A tale of two CAP pipelines: Rosemont divides local water powers
Why are two local companies planning to build separate Colorado River water pipelines instead of combining efforts?
Because there are basic philosophical disagreements between the sponsors – mostly about a proposed copper mine in the Santa Rita Mountains – and the pipes serve each company’s needs.
Officials of Community Water Company of Green Valley (CWC) and Farmers Investment Co. (FICO) agreed on those points in front of an audience of about 125 Friday at a Green Valley Council forum at the West Center.
Both will be 36-inch pipes, officials said, meaning each could carry about 30,000 acre-feet a year of water in the effort to recharge the local aquifer, which is dropping by several feet a year. An acre-foot is about 325,000 gallons, or enough to serve four families per year. The local overdraft is about 40,000 AF a year.
The pipelines will leave the region with a lot of empty pipeline capacity in the short run. The pipes will have a capacity of about 30,000 AF each, with 7,000 going through the CWC pipe and between 3,000 and 4,000 AF in the FICO pipe.
CWC board chairman Virgil Davis said his company’s plan, to use its allocation from the Central Arizona Project (CAP) to recharge 7,000 acre-feet of water a year starting in 2013, would actually raise the aquifer level by 100 feet near the recharge station, planned for an area near Old Nogales Highway east of Wal-Mart.

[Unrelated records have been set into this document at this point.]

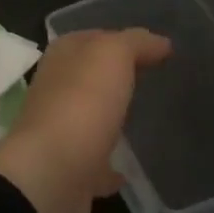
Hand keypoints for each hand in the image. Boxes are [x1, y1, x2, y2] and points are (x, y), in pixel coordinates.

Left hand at [0, 28, 170, 212]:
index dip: (122, 40)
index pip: (93, 38)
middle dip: (116, 78)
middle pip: (91, 78)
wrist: (53, 174)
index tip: (157, 50)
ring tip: (145, 121)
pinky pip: (94, 164)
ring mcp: (60, 132)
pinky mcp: (69, 171)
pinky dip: (109, 166)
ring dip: (111, 119)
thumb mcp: (112, 55)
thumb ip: (135, 43)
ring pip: (90, 118)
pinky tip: (130, 170)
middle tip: (154, 81)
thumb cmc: (83, 102)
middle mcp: (56, 90)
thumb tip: (160, 43)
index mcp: (62, 57)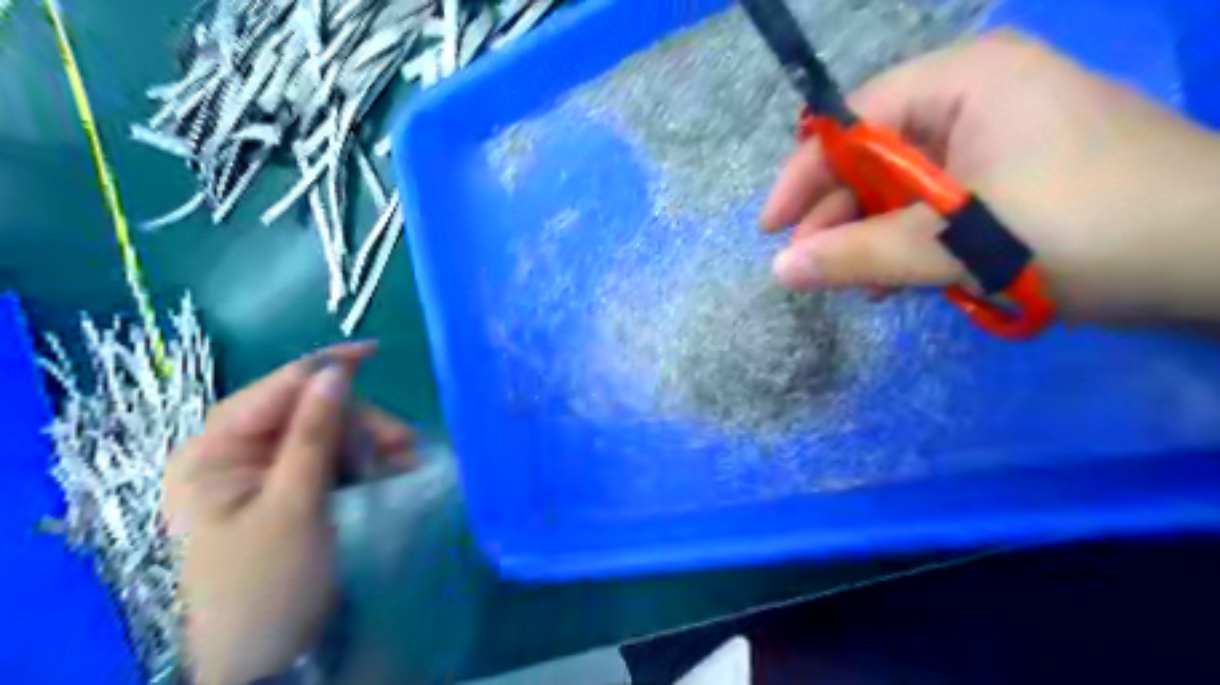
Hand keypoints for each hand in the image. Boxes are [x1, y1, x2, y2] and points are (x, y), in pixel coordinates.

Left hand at [160, 345, 414, 684]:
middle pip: (309, 410)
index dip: (325, 367)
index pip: (274, 389)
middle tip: (403, 443)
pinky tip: (392, 470)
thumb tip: (336, 372)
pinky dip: (364, 461)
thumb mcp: (295, 505)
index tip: (375, 352)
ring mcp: (266, 472)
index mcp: (214, 452)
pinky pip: (334, 459)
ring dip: (369, 442)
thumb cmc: (268, 583)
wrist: (267, 656)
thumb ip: (314, 434)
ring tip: (406, 460)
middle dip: (359, 421)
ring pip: (329, 433)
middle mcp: (237, 454)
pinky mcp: (293, 489)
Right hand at [761, 33, 1219, 326]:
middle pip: (876, 157)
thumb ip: (858, 255)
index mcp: (961, 82)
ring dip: (875, 236)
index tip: (771, 229)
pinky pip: (938, 206)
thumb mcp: (955, 244)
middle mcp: (975, 98)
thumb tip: (780, 270)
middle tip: (810, 267)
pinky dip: (913, 243)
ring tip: (856, 283)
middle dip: (840, 215)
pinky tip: (897, 280)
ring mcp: (997, 139)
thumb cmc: (1085, 228)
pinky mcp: (1013, 179)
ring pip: (904, 188)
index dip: (805, 177)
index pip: (852, 123)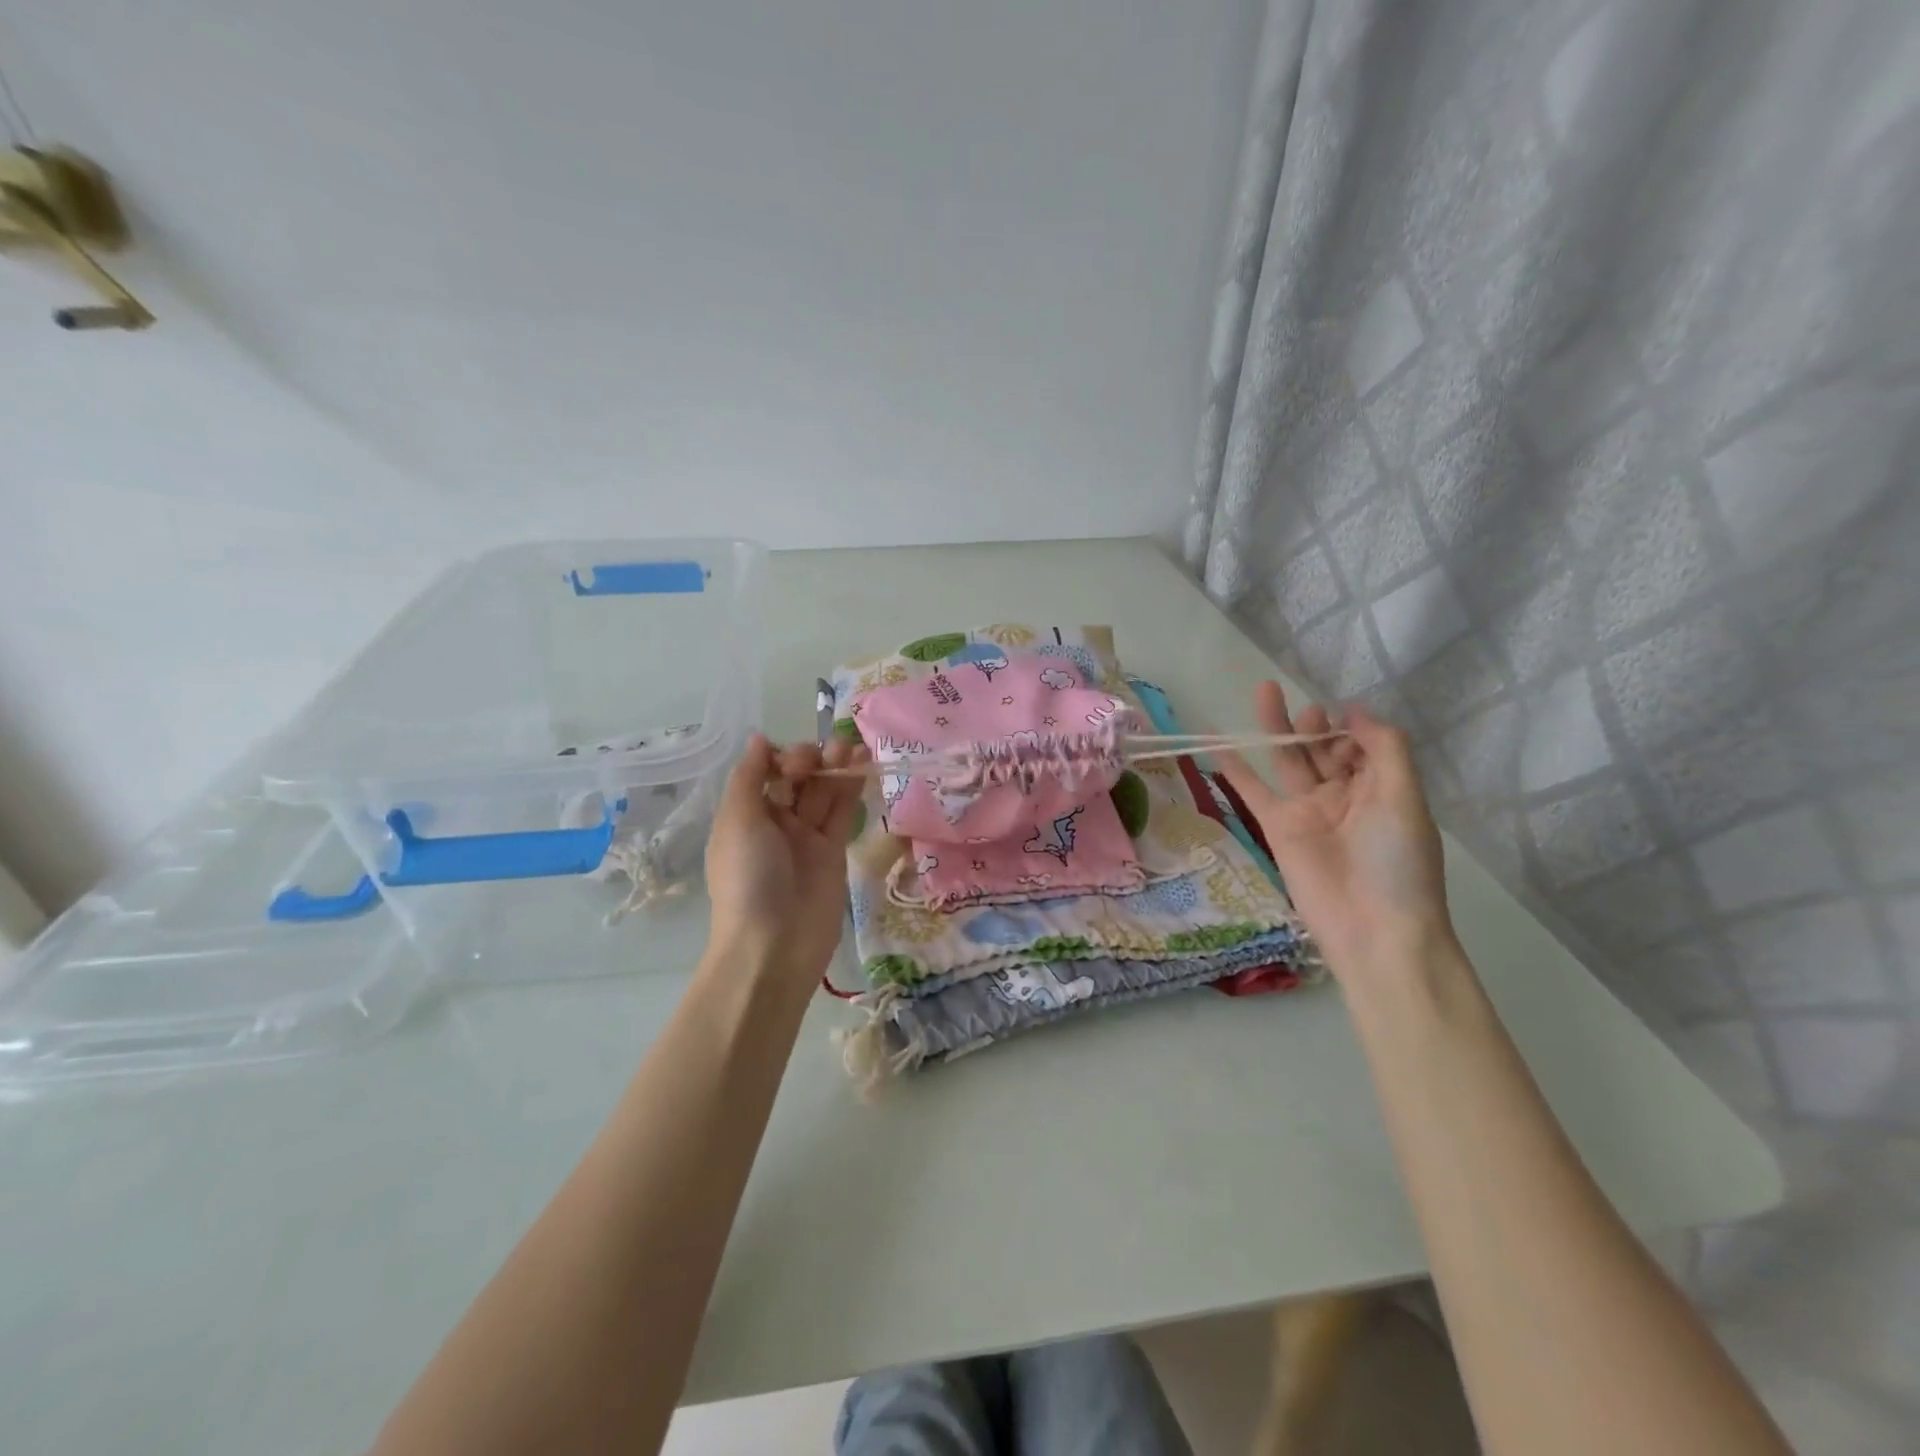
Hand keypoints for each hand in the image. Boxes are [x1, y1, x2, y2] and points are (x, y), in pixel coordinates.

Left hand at [704, 734, 866, 981]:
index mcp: (746, 814)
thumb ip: (750, 777)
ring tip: (853, 749)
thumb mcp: (737, 821)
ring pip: (823, 793)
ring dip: (836, 767)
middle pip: (797, 779)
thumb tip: (759, 739)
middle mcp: (775, 822)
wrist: (774, 945)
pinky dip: (852, 789)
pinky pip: (842, 813)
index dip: (783, 757)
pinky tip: (863, 766)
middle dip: (812, 759)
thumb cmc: (748, 878)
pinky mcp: (834, 852)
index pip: (767, 772)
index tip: (795, 760)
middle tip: (826, 755)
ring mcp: (806, 838)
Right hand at [1217, 682, 1453, 978]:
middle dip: (1313, 722)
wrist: (1372, 927)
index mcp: (1382, 788)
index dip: (1352, 727)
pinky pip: (1254, 793)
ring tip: (1264, 693)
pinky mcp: (1278, 828)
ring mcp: (1308, 811)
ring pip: (1288, 761)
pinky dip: (1238, 773)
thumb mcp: (1404, 797)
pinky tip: (1221, 748)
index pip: (1363, 745)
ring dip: (1277, 729)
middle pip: (1323, 748)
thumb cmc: (1397, 860)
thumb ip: (1384, 747)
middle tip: (1303, 705)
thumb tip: (1353, 711)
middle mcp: (1344, 795)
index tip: (1342, 715)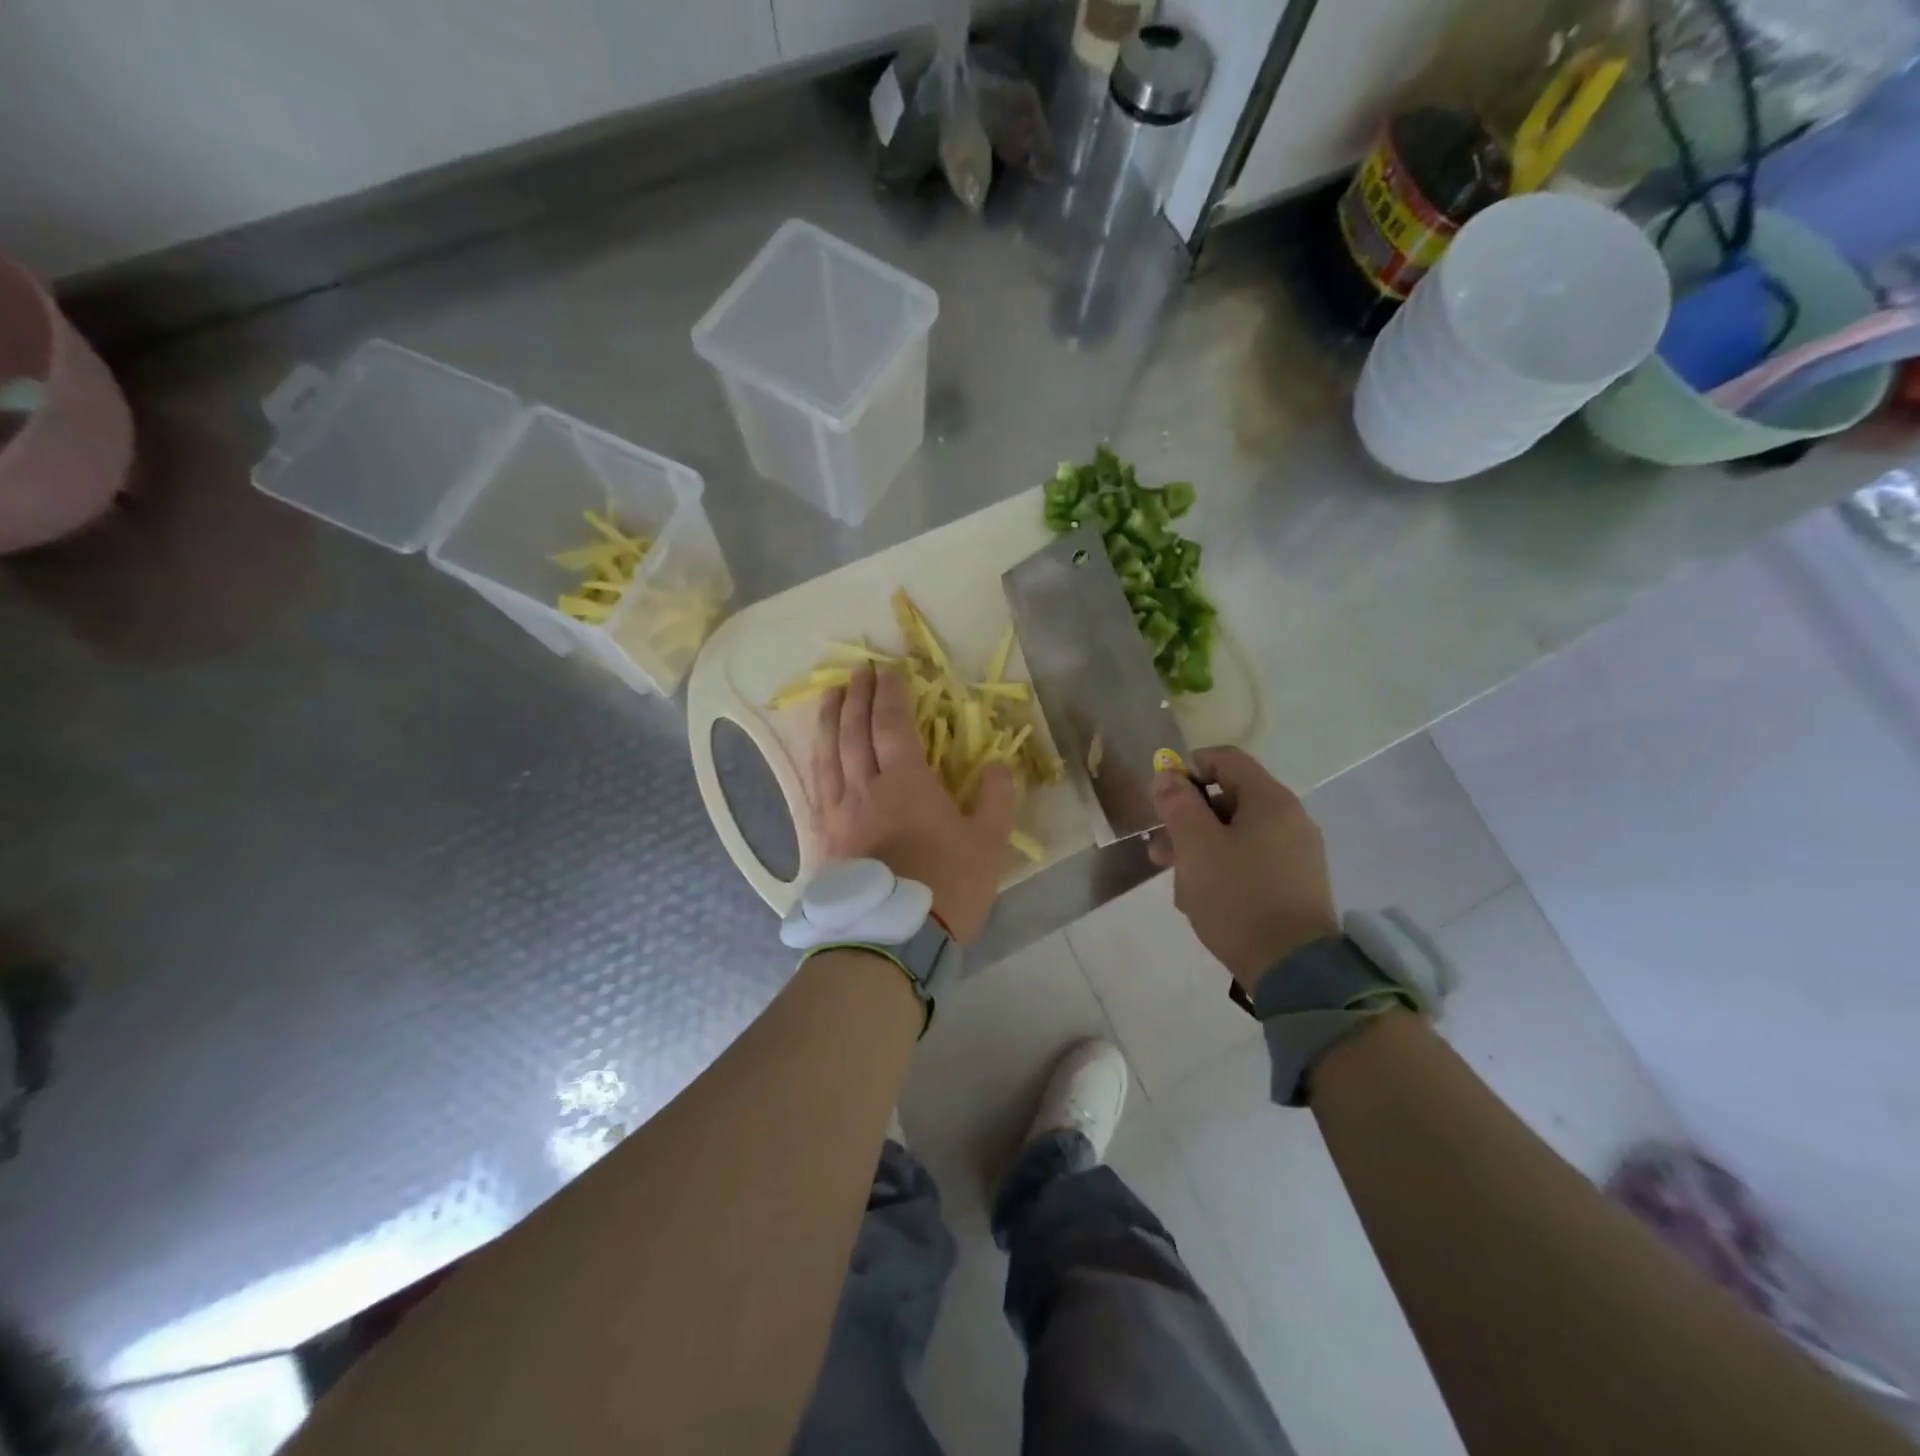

The planned CWC pipeline, recharge facility and 15 years of CAP water would be paid for by the owners of the proposed Rosemont Copper open-pit mine in the Santa Rita Mountains.
Davis said CWC and the Waldens, who own FICO, met several times about combining efforts, but “we can’t seem to figure out how to get all pieces of the puzzle together.”
“We have some basic philosophical differences between us and the Waldens. The present pipeline we are working on will accommodate all users in the region with no restriction. If you are a water user or from outside the region and want to pay to move water through the pipeline, it would be accommodated,” Davis said.
Concerns over Rosemont
FICO Vice President and General Counsel Nan Walden said “we do have a different philosophy about how to recharge. While your project does not cost your ratepayers, it will raise rates to all other water companies in the valley.
“All others will be impacted to their detriment. Because a mine is exempt, it can pump unlimited amounts of groundwater for unlimited amounts of time. If we let an unregulated new user come in, it could go on for years and we’ll never reach sustainability,” Walden said.
Residents long have asked if FICO is planning its own pipeline just because it opposes Rosemont Copper. Walden didn’t say so, but said Rosemont will draw 6,000 acre-feet of water a year from the local aquifer.
Walden added that she thinks the mine could continue drawing water for 40 to 60 years, well beyond its 15-year recharge commitment, and this will hurt the aquifer in the long run. She said Rosemont’s wells, in Sahuarita Heights would lower the aquifer and cause land subsidence in an area she said was already stressed by mines and agriculture.
Longtime pursuit
FICO has been talking to CAP about connecting to the system since the 1990s, long before Rosemont got into the picture, Walden and Larry Dozier, deputy director of the Central Arizona Project said. Dozier pointed out that a pipeline along Pima Mine Road owned jointly by CAP and Tucson Water was built years ago with a flange to allow a connection by FICO.
Davis said what the CWC will get from its project is permanent ownership of a pipeline that will allow it to obtain CAP water after years of paying for the right to buy CAP water. Also, a recharge station near one of its wells, and 105,000 AF of free CAP water over 15 years, as Rosemont pays for the water and for transporting it. (Once a pipeline is in place, CAP water has three operating costs: the allocation cost for the right to buy it; the purchase cost, and the cost of moving it through a pipeline.)
“We could choose to move water through that pipeline, but we’d have to purchase the water ourselves, but at this point we don’t have a need to do so for our own use, and we’d have to pay for transport for the next 15 years,” Davis said. “It seemed like a good deal with CWC to continue with the current plan.”
Rosemont, in an apparent effort to blunt local opposition, has been buying CAP water and storing it in Marana but promises to recharge 105,000 AF locally when the pipeline and recharge facility are done.
FICO’s pecan orchards are a state-permitted Groundwater Savings Facility with a 22,000 AF capacity, and FICO says it plans to use its allocation of more than 3,000 AF of CAP water a year for irrigation, leaving that amount of higher-quality groundwater in the ground. The 3,000-plus AF allocation will decline to zero by 2030, but before then FICO hopes to get water from the Arizona Water Bank and the Central Arizona Groundwater Replenishment District, which intends to recharge water close to areas of new development.
Davis said CWC made an effort “to coordinate with FICO and make temporary use of the recharge facility, but time went by and that option did not work out.”